# Is it possible to write the set $T =${$(x, x, y) : x,y \in \mathbb{N}$} or $S =${$(x, x^2, y) : x,y \in \mathbb{N}$} as Cartesian product of 3 sets? [closed]

Is there some kind of uniqueness condition that might be applicable?

$$\mathbb{N}$$ denotes the set of Natural Numbers.

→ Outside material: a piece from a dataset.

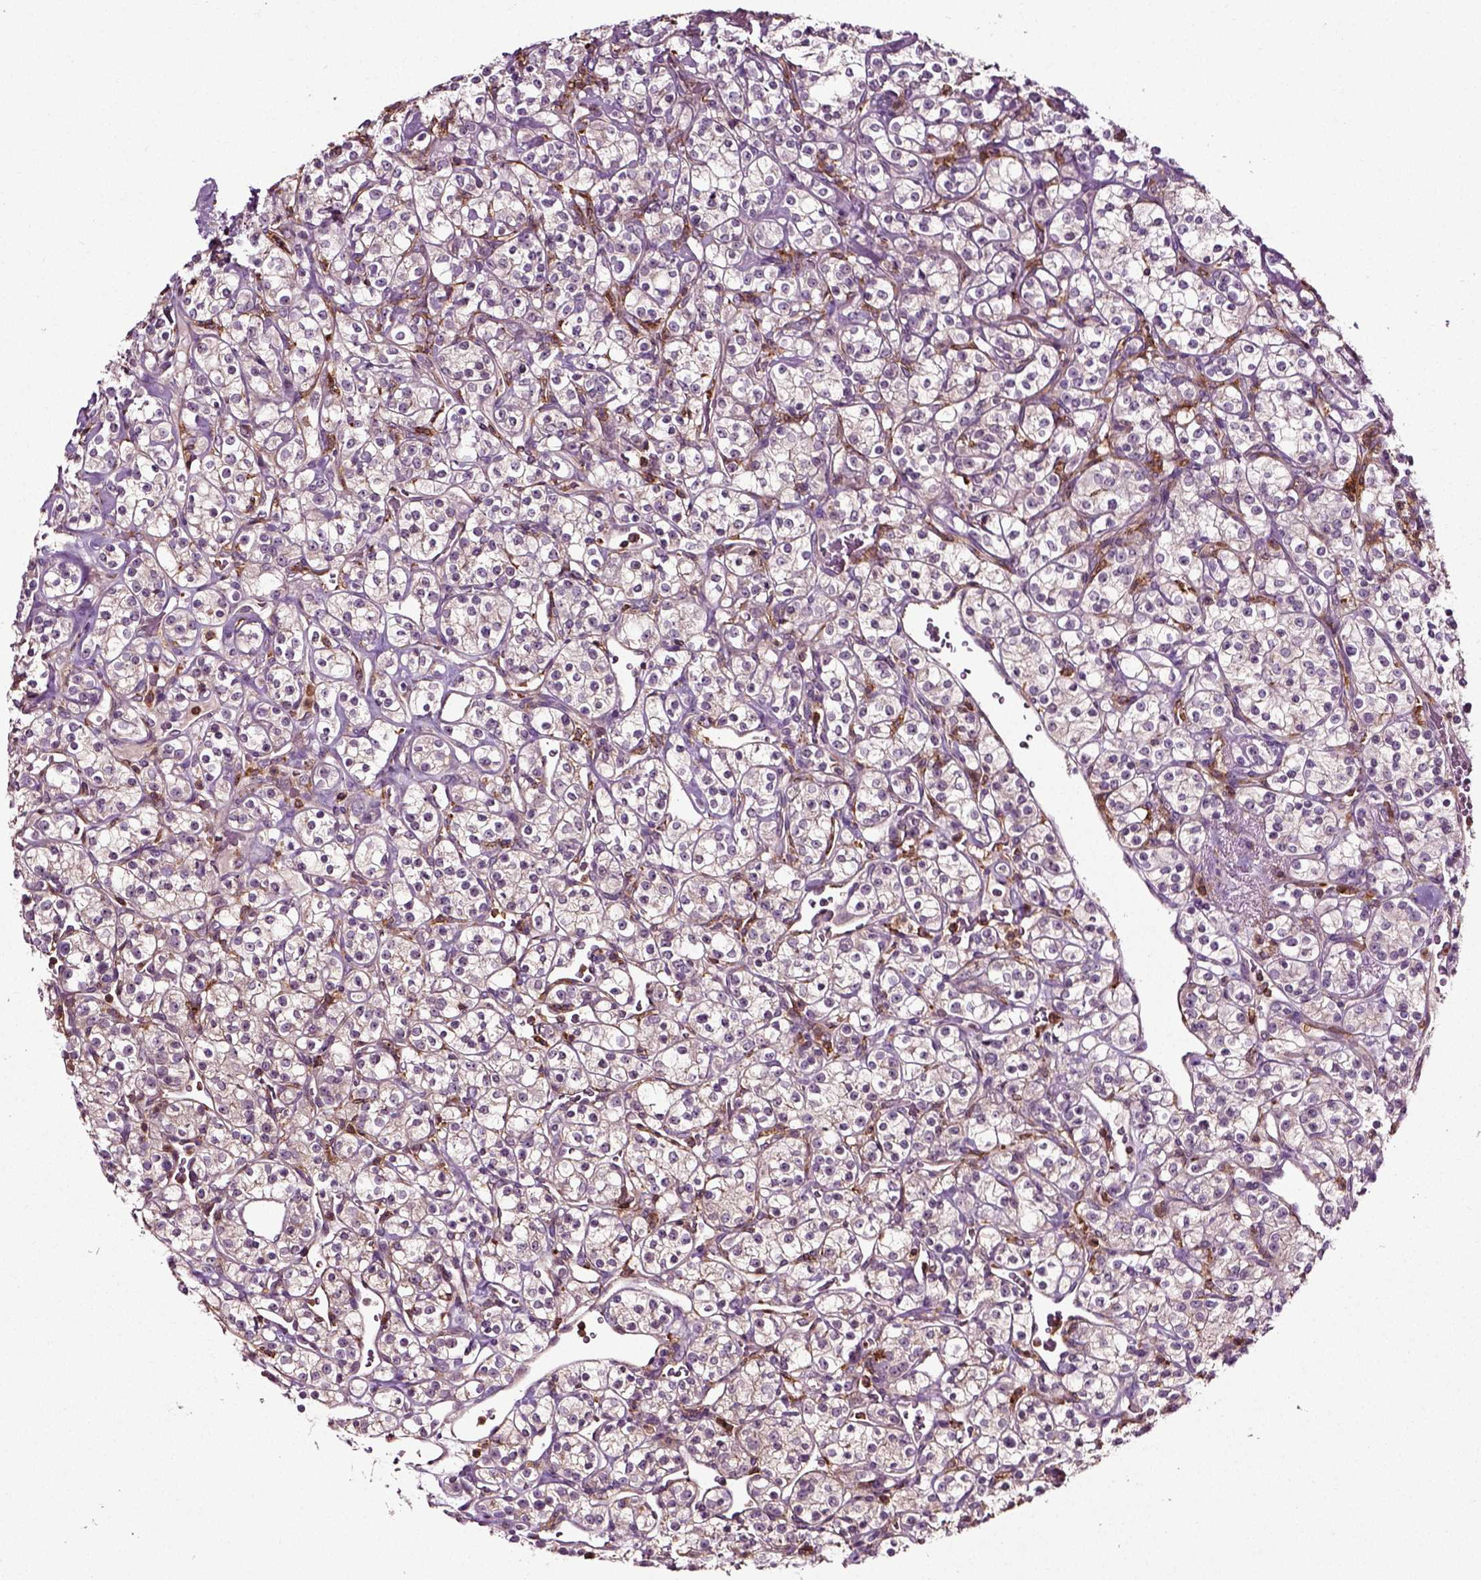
{"staining": {"intensity": "negative", "quantity": "none", "location": "none"}, "tissue": "renal cancer", "cell_type": "Tumor cells", "image_type": "cancer", "snomed": [{"axis": "morphology", "description": "Adenocarcinoma, NOS"}, {"axis": "topography", "description": "Kidney"}], "caption": "IHC photomicrograph of adenocarcinoma (renal) stained for a protein (brown), which exhibits no expression in tumor cells.", "gene": "RHOF", "patient": {"sex": "male", "age": 77}}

• No, because in both cases the second component depends on the first. – Brian M. Scott Sep 27 '20 at 18:07
• What is $N$? The natural numbers? – Eric Wofsey Sep 27 '20 at 20:15
• @EricWofsey yes – Just another person Sep 28 '20 at 7:21

Firstly, note that $$T = T' \times \mathbb{N}$$ where $$T' = \{(x,x) : x \in \mathbb{N}\}$$.
Now, suppose that $$T' = T_1 \times T_2$$. Since $$(1,1)\in T'$$ and $$(2,2)\in T'$$, we see that $$(1,2)\subset T_1$$ and $$(1,2) \subset T_2$$ and so $$(1,2)\times(1,2) \subset T_1\times T_2.$$
But set $$(1,2)\times (1,2) = \{(1,1), (1,2), (2,1), (2,2)\}$$ contains elements $$(1,2)$$ and $$(2,1)$$ which are not in $$T'$$ – here is contradiction.
Generally, for any non-constant function $$f: A \to B$$, set $$F = \{(x,f(x)) : x\in A\}$$ could not be represented in a such form: consider any two points $$x_1, x_2 \in A$$ such that $$f(x_1) \neq f(x_2)$$ and do the same reasoning as above.